Saturday: Preparation for the Twentieth Sunday in Ordinary Time

Saturday: Preparation for the Twentieth Sunday in Ordinary Time

Revised Common Lectionary Proper 15
Roman Catholic Proper 20

Complementary Hebrew Scripture: Isaiah 56:1-5

Thus says the Lord:
 Maintain justice, and do what is right,
 for soon my salvation will come,
 and my deliverance be revealed.

Happy is the mortal who does this,
 the one who holds it fast,
 who keeps the sabbath, not profaning it,
 and refrains from doing any evil.
Do not let the foreigner joined to the Lord say,
 “The Lord will surely separate me
 from his people”;
 and do not let the eunuch say, “I am just a dry tree.”
For thus says the Lord:
 To the eunuchs who keep my sabbaths,
 who choose the things that please me
 and hold fast my covenant,
 I will give, in my house and within my walls,
 a monument and a name
 better than sons and daughters;
 I will give them an everlasting name
 that shall not be cut off.


Semi-continuous Hebrew Scripture: Genesis 42:1-28

When Jacob learned that there was grain in Egypt, he said to his sons, “Why do you keep looking at one another? I have heard,” he said, “that there is grain in Egypt; go down and buy grain for us there, that we may live and not die.” So ten of Joseph's brothers went down to buy grain in Egypt. But Jacob did not send Joseph's brother Benjamin with his brothers, for he feared that harm might come to him. Thus the sons of Israel were among the other people who came to buy grain, for the famine had reached the land of Canaan.

Now Joseph was governor over the land; it was he who sold to all the people of the land. And Joseph's brothers came and bowed themselves before him with their faces to the ground.
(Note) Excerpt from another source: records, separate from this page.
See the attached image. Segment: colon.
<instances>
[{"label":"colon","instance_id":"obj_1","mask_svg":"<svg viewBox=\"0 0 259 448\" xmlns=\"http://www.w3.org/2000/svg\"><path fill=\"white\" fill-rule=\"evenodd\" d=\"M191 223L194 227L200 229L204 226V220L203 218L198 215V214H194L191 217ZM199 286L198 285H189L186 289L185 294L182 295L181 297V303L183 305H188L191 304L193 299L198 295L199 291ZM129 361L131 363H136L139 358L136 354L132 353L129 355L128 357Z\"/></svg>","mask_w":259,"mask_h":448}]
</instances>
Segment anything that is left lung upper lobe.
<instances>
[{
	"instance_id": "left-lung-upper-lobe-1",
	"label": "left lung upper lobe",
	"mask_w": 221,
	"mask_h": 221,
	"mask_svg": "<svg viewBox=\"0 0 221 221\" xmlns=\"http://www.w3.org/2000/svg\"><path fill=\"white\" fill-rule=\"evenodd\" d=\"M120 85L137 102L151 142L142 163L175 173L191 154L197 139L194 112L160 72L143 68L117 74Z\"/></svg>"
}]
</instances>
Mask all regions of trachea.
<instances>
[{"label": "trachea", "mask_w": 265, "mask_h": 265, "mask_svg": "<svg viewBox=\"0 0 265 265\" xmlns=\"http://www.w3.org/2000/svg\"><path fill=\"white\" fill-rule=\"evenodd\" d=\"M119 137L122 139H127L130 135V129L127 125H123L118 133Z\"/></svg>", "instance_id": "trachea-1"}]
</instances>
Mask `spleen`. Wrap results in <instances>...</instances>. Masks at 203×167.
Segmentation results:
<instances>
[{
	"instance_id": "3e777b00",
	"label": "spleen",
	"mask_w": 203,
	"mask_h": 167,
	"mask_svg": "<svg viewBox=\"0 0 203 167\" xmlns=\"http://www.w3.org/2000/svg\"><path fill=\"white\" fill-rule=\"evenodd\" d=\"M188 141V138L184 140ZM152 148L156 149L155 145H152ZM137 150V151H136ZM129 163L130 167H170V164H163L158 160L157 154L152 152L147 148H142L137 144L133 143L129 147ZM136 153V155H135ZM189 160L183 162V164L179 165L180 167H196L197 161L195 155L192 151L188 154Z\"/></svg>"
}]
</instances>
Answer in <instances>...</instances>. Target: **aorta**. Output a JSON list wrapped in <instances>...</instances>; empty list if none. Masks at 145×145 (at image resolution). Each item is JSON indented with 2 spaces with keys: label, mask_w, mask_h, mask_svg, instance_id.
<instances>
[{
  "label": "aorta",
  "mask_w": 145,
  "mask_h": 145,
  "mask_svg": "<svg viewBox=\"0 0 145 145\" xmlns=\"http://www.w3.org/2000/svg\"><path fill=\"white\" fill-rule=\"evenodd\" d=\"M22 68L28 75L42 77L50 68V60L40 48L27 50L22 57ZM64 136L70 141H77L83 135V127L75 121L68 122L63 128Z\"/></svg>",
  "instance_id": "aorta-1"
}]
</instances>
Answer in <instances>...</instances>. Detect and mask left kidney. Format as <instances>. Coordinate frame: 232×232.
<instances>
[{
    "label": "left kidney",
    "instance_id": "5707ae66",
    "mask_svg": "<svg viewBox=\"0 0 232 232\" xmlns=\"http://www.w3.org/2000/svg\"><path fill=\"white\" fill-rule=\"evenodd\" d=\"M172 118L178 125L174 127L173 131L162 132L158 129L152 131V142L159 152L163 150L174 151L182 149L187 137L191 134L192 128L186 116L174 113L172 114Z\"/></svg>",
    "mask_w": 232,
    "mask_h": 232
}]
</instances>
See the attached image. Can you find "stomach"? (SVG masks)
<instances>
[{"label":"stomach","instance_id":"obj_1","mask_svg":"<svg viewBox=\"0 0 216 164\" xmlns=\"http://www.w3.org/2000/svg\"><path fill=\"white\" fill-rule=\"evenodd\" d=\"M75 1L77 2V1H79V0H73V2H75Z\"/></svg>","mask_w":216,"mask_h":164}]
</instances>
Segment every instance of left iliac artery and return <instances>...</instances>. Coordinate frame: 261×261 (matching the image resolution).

When Joseph saw his brothers, he recognized them, but he treated them like strangers and spoke harshly to them. “Where do you come from?” he said. They said, “From the land of Canaan, to buy food.” Although Joseph had recognized his brothers, they did not recognize him. Joseph also remembered the dreams that he had dreamed about them. He said to them, “You are spies; you have come to see the nakedness of the land!” They said to him, “No, my lord; your servants have come to buy food. We are all sons of one man; we are honest men; your servants have never been spies.” But he said to them, “No, you have come to see the nakedness of the land!” They said, “We, your servants, are twelve brothers, the sons of a certain man in the land of Canaan; the youngest, however, is now with our father, and one is no more.” But Joseph said to them, “It is just as I have said to you; you are spies! Here is how you shall be tested: as Pharaoh lives, you shall not leave this place unless your youngest brother comes here! Let one of you go and bring your brother, while the rest of you remain in prison, in order that your words may be tested, whether there is truth in you; or else, as Pharaoh lives, surely you are spies.” And he put them all together in prison for three days

On the third day Joseph said to them, “Do this and you will live, for I fear God: if you are honest men, let one of your brothers stay here where you are imprisoned. The rest of you shall go and carry grain for the famine of your households, and bring your youngest brother to me. Thus your words will be verified, and you shall not die.” And they agreed to do so. They said to one another, “Alas, we are paying the penalty for what we did to our brother; we saw his anguish when he pleaded with us, but we would not listen. That is why this anguish has come upon us.” Then Reuben answered them, “Did I not tell you not to wrong the boy? But you would not listen. So now there comes a reckoning for his blood.” They did not know that Joseph understood them, since he spoke with them through an interpreter. He turned away from them and wept; then he returned and spoke to them. And he picked out Simeon and had him bound before their eyes. Joseph then gave orders to fill their bags with grain, to return every man's money to his sack, and to give them provisions for their journey. This was done for them.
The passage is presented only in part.